[Source texts of formatted documents]
+ + + + +
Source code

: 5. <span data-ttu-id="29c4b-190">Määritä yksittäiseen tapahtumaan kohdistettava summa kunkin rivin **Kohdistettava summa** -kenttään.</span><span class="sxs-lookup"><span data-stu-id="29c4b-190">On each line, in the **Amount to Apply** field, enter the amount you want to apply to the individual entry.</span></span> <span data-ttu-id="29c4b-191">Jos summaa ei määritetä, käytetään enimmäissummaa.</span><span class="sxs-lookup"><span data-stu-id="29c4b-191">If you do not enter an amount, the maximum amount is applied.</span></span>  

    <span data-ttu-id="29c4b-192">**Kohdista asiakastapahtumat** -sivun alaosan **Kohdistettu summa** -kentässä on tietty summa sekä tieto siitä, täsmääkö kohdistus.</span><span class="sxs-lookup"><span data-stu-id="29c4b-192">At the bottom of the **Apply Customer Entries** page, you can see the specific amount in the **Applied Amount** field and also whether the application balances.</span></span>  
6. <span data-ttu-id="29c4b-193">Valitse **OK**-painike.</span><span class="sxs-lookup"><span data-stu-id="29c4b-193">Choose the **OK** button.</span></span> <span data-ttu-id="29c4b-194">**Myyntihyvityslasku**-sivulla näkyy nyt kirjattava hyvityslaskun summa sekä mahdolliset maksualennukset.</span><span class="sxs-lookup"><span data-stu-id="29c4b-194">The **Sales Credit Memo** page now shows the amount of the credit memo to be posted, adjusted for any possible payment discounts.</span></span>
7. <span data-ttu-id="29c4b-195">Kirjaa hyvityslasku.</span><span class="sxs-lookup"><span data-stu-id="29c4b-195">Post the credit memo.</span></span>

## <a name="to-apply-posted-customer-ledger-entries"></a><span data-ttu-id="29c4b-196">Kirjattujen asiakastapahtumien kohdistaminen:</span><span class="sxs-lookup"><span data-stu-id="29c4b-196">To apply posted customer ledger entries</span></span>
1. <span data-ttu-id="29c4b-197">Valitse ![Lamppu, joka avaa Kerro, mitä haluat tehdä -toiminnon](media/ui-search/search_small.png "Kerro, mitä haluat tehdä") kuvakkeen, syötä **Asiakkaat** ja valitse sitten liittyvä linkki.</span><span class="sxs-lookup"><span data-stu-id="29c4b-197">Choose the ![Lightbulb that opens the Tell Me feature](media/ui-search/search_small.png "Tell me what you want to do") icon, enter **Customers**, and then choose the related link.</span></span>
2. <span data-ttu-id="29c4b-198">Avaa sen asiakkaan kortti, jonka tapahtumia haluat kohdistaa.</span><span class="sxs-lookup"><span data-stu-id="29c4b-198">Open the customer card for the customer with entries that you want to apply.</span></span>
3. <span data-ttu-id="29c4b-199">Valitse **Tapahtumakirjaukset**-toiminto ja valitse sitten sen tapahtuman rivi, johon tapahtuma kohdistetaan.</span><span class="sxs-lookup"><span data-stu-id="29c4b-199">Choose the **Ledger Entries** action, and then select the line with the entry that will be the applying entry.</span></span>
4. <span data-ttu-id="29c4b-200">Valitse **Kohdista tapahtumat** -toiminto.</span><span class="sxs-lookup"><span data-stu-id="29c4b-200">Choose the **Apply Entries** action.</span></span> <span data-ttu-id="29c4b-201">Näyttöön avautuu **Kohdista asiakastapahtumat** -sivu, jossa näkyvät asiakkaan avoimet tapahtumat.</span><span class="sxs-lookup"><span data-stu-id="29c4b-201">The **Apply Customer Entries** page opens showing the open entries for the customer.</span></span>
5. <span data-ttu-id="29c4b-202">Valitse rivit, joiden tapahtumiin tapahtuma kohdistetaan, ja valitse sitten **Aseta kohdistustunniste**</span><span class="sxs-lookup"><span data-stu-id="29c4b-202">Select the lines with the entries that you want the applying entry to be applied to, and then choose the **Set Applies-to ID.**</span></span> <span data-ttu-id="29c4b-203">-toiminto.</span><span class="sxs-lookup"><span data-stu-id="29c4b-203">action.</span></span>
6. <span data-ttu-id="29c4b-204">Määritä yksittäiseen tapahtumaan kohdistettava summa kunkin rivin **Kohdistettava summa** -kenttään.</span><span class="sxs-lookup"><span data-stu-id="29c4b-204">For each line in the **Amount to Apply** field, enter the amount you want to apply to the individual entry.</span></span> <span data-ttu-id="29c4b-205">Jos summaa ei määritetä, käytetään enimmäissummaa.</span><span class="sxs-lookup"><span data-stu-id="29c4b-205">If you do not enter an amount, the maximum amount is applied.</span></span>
+ + + + +
Goal of the exercise:
Reproduce every line of these records verbatim, with no changes.

Solution for this problem:
Source code

: 5. <span data-ttu-id="29c4b-190">Määritä yksittäiseen tapahtumaan kohdistettava summa kunkin rivin **Kohdistettava summa** -kenttään.</span><span class="sxs-lookup"><span data-stu-id="29c4b-190">On each line, in the **Amount to Apply** field, enter the amount you want to apply to the individual entry.</span></span> <span data-ttu-id="29c4b-191">Jos summaa ei määritetä, käytetään enimmäissummaa.</span><span class="sxs-lookup"><span data-stu-id="29c4b-191">If you do not enter an amount, the maximum amount is applied.</span></span>  

    <span data-ttu-id="29c4b-192">**Kohdista asiakastapahtumat** -sivun alaosan **Kohdistettu summa** -kentässä on tietty summa sekä tieto siitä, täsmääkö kohdistus.</span><span class="sxs-lookup"><span data-stu-id="29c4b-192">At the bottom of the **Apply Customer Entries** page, you can see the specific amount in the **Applied Amount** field and also whether the application balances.</span></span>  
6. <span data-ttu-id="29c4b-193">Valitse **OK**-painike.</span><span class="sxs-lookup"><span data-stu-id="29c4b-193">Choose the **OK** button.</span></span> <span data-ttu-id="29c4b-194">**Myyntihyvityslasku**-sivulla näkyy nyt kirjattava hyvityslaskun summa sekä mahdolliset maksualennukset.</span><span class="sxs-lookup"><span data-stu-id="29c4b-194">The **Sales Credit Memo** page now shows the amount of the credit memo to be posted, adjusted for any possible payment discounts.</span></span>
7. <span data-ttu-id="29c4b-195">Kirjaa hyvityslasku.</span><span class="sxs-lookup"><span data-stu-id="29c4b-195">Post the credit memo.</span></span>

## <a name="to-apply-posted-customer-ledger-entries"></a><span data-ttu-id="29c4b-196">Kirjattujen asiakastapahtumien kohdistaminen:</span><span class="sxs-lookup"><span data-stu-id="29c4b-196">To apply posted customer ledger entries</span></span>
1. <span data-ttu-id="29c4b-197">Valitse ![Lamppu, joka avaa Kerro, mitä haluat tehdä -toiminnon](media/ui-search/search_small.png "Kerro, mitä haluat tehdä") kuvakkeen, syötä **Asiakkaat** ja valitse sitten liittyvä linkki.</span><span class="sxs-lookup"><span data-stu-id="29c4b-197">Choose the ![Lightbulb that opens the Tell Me feature](media/ui-search/search_small.png "Tell me what you want to do") icon, enter **Customers**, and then choose the related link.</span></span>
2. <span data-ttu-id="29c4b-198">Avaa sen asiakkaan kortti, jonka tapahtumia haluat kohdistaa.</span><span class="sxs-lookup"><span data-stu-id="29c4b-198">Open the customer card for the customer with entries that you want to apply.</span></span>
3. <span data-ttu-id="29c4b-199">Valitse **Tapahtumakirjaukset**-toiminto ja valitse sitten sen tapahtuman rivi, johon tapahtuma kohdistetaan.</span><span class="sxs-lookup"><span data-stu-id="29c4b-199">Choose the **Ledger Entries** action, and then select the line with the entry that will be the applying entry.</span></span>
4. <span data-ttu-id="29c4b-200">Valitse **Kohdista tapahtumat** -toiminto.</span><span class="sxs-lookup"><span data-stu-id="29c4b-200">Choose the **Apply Entries** action.</span></span> <span data-ttu-id="29c4b-201">Näyttöön avautuu **Kohdista asiakastapahtumat** -sivu, jossa näkyvät asiakkaan avoimet tapahtumat.</span><span class="sxs-lookup"><span data-stu-id="29c4b-201">The **Apply Customer Entries** page opens showing the open entries for the customer.</span></span>
5. <span data-ttu-id="29c4b-202">Valitse rivit, joiden tapahtumiin tapahtuma kohdistetaan, ja valitse sitten **Aseta kohdistustunniste**</span><span class="sxs-lookup"><span data-stu-id="29c4b-202">Select the lines with the entries that you want the applying entry to be applied to, and then choose the **Set Applies-to ID.**</span></span> <span data-ttu-id="29c4b-203">-toiminto.</span><span class="sxs-lookup"><span data-stu-id="29c4b-203">action.</span></span>
6. <span data-ttu-id="29c4b-204">Määritä yksittäiseen tapahtumaan kohdistettava summa kunkin rivin **Kohdistettava summa** -kenttään.</span><span class="sxs-lookup"><span data-stu-id="29c4b-204">For each line in the **Amount to Apply** field, enter the amount you want to apply to the individual entry.</span></span> <span data-ttu-id="29c4b-205">Jos summaa ei määritetä, käytetään enimmäissummaa.</span><span class="sxs-lookup"><span data-stu-id="29c4b-205">If you do not enter an amount, the maximum amount is applied.</span></span>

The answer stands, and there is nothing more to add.